Die Europacity nördlich des Hauptbahnhofs ist Berlins größtes innerstädtisches Investitionsprojekt – und mit Sicherheit eines der umstrittensten. Auf einer Fläche sieben Mal so groß wie der Potsdamer Platz entsteht ein neues Stadtviertel, das nach Auffassung der Bauherren für ein urbanes Lebensgefühl steht. Die Kritiker dagegen sprechen von einfallsloser Architektur und einer verpassten Chance, mitten im Herzen von Berlin ein modernes gemischtes Quartier zu schaffen. Es sei ein Beispiel dafür, dass man Stadtplanung nicht ausschließlich den Investoren überlassen kann.

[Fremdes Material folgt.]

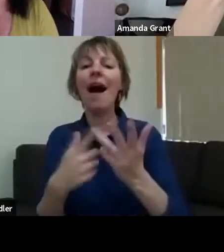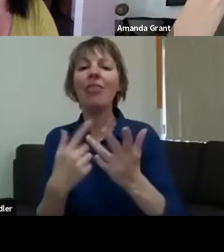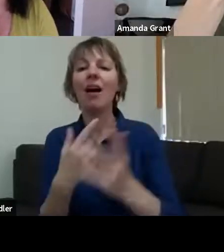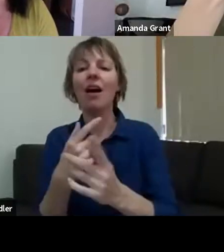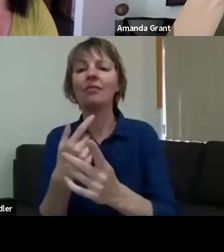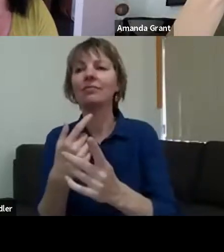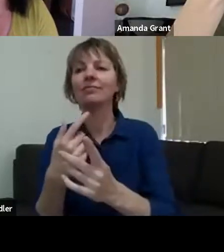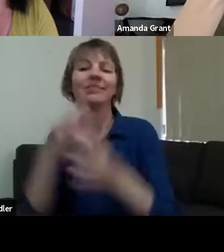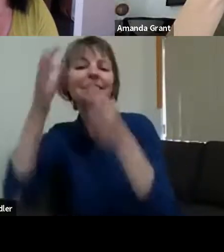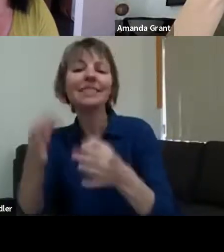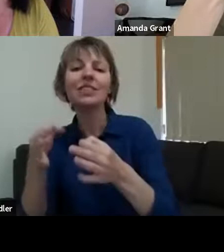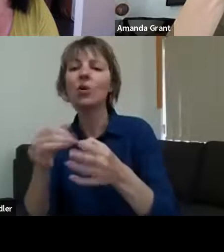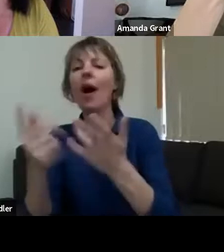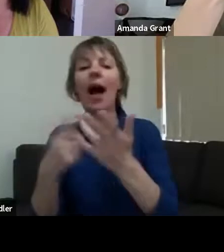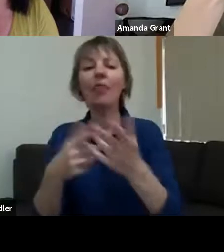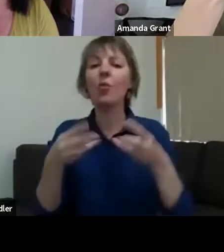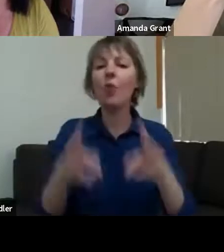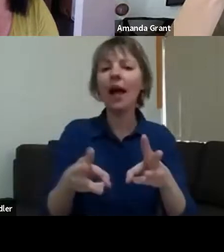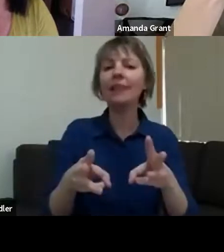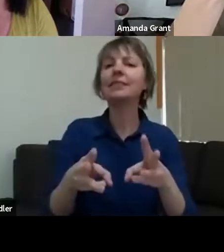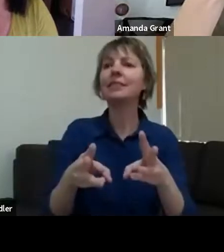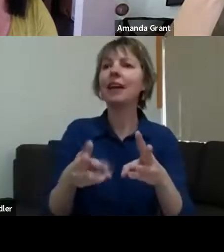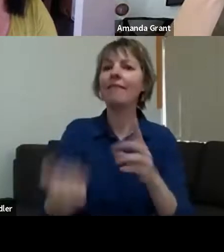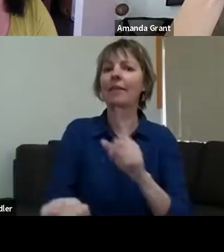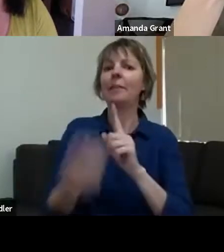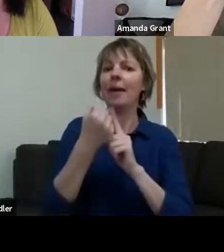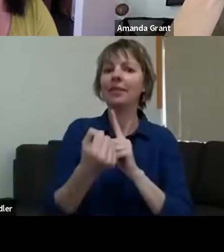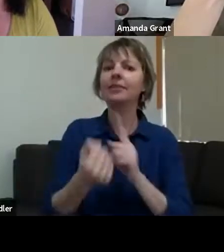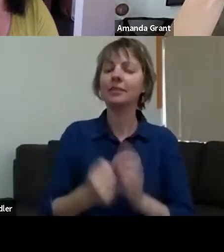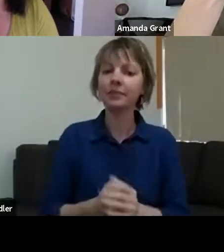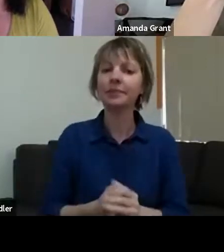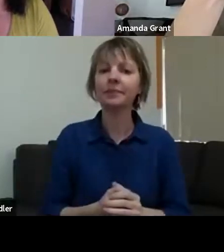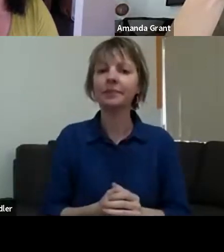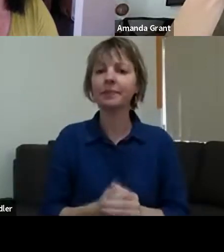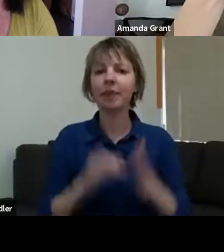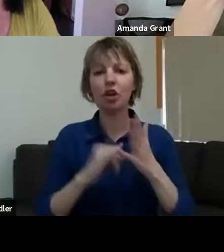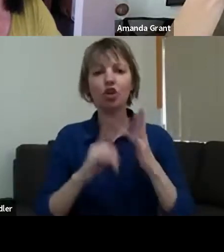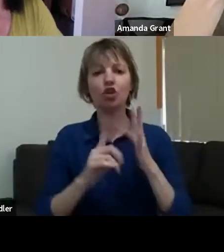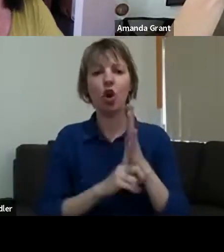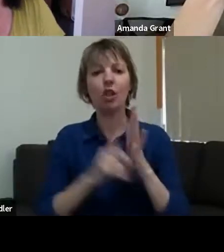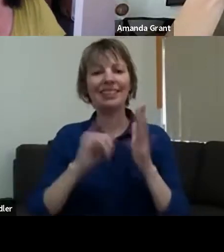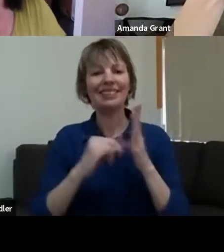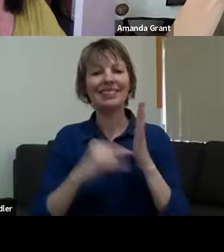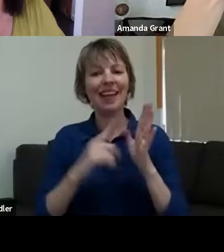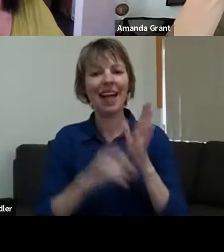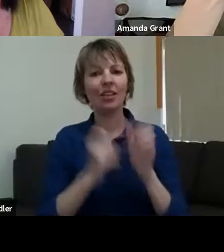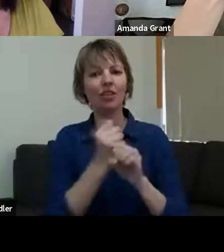solistalgia is something that really seems to be underpinning for so many people - particularly for those of us living in regional areas - you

Noch ist das Areal zwischen Nordhafen, Heidestraße und Humboldthafen eine riesige Baustelle. Doch die ersten Gebäude sind bereits bezogen, etwa die „Budapester Höfe“ mit 204 Mietwohnungen. Auch der „KunstCampus“ der Groth-Gruppe mit 120 exklusiven Eigentumswohnungen direkt am Wasser ist bereits seit 2017 belegt. Der Name ist allerdings etwas irreführend. Zumindest ist derzeit von den angekündigten Galerien im Erdgeschoss nichts zu sehen. Hinter einer Glasfront sind Fahrräder abgestellt. Der auf der Website angepriesene „Treffpunkt für Vernissagen und Kulturaustausch“ dient nämlich als „Kellerersatzraum“. „Mix it like Berlin“ verkündet ein Bauschild am künftigen Stadtplatz.

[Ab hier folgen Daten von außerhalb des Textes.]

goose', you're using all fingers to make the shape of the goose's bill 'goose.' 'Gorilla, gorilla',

Susanne Torka vom Betroffenenrat Lehrter Straße erzählt, dass ausgerechnet hier, wo es für Wohnungen viel zu laut war, ein Kinderspielplatz entstehen soll. Dass die viel befahrene Heidestraße einmal ein baumbestandener Boulevard zum Flanieren sein wird – so sieht es der Masterplan vor – kann sich die Stadtaktivistin kaum vorstellen. Es scheint das Grundproblem der Europacity zu sein: viel versprochen – wenig umgesetzt. Oder könnte das alles noch kommen? Ist nicht jedes Neubaugebiet am Anfang steril und leblos, wie manche einwenden?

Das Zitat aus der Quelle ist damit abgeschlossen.